• [EXERCISE]
Turn every line of the listing below into a Markdown table with two columns, Row and Line. Put each line's number under Row and the line itself under Line, and omit blank lines.
— Begin RECORDS SHOWN —
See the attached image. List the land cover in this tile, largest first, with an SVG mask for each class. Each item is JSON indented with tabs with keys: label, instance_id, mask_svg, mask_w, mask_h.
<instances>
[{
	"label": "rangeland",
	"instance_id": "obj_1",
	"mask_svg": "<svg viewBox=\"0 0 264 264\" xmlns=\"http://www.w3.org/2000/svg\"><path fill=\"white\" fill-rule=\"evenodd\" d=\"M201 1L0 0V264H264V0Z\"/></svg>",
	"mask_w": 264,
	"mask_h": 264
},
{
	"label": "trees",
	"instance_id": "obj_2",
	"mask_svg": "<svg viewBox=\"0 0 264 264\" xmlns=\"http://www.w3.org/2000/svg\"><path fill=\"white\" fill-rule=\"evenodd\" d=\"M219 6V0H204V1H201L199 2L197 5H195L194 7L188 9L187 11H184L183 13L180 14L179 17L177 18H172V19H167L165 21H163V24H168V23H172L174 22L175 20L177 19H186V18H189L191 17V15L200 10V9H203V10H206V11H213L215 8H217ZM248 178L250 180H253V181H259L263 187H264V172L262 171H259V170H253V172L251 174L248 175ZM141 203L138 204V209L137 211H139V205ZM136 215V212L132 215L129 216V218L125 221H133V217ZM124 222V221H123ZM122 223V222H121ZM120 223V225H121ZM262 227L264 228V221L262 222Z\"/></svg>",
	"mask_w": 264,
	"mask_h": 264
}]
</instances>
— End RECORDS SHOWN —
• [RESPONSE]
| Row | Line |
|---|---|
| 1 | See the attached image. List the land cover in this tile, largest first, with an SVG mask for each class. Each item is JSON indented with tabs with keys: label, instance_id, mask_svg, mask_w, mask_h. |
| 2 | <instances> |
| 3 | [{ |
| 4 | 	"label": "rangeland", |
| 5 | 	"instance_id": "obj_1", |
| 6 | 	"mask_svg": "<svg viewBox=\"0 0 264 264\" xmlns=\"http://www.w3.org/2000/svg\"><path fill=\"white\" fill-rule=\"evenodd\" d=\"M201 1L0 0V264H264V0Z\"/></svg>", |
| 7 | 	"mask_w": 264, |
| 8 | 	"mask_h": 264 |
| 9 | }, |
| 10 | { |
| 11 | 	"label": "trees", |
| 12 | 	"instance_id": "obj_2", |
| 13 | 	"mask_svg": "<svg viewBox=\"0 0 264 264\" xmlns=\"http://www.w3.org/2000/svg\"><path fill=\"white\" fill-rule=\"evenodd\" d=\"M219 6V0H204V1H201L199 2L197 5H195L194 7L188 9L187 11H184L183 13L180 14L179 17L177 18H172V19H167L165 21H163V24H168V23H172L174 22L175 20L177 19H186V18H189L191 17V15L200 10V9H203V10H206V11H213L215 8H217ZM248 178L250 180H253V181H259L263 187H264V172L262 171H259V170H253V172L251 174L248 175ZM141 203L138 204V209L137 211H139V205ZM136 215V212L132 215L129 216V218L125 221H133V217ZM124 222V221H123ZM122 223V222H121ZM120 223V225H121ZM262 227L264 228V221L262 222Z\"/></svg>", |
| 14 | 	"mask_w": 264, |
| 15 | 	"mask_h": 264 |
| 16 | }] |
| 17 | </instances> |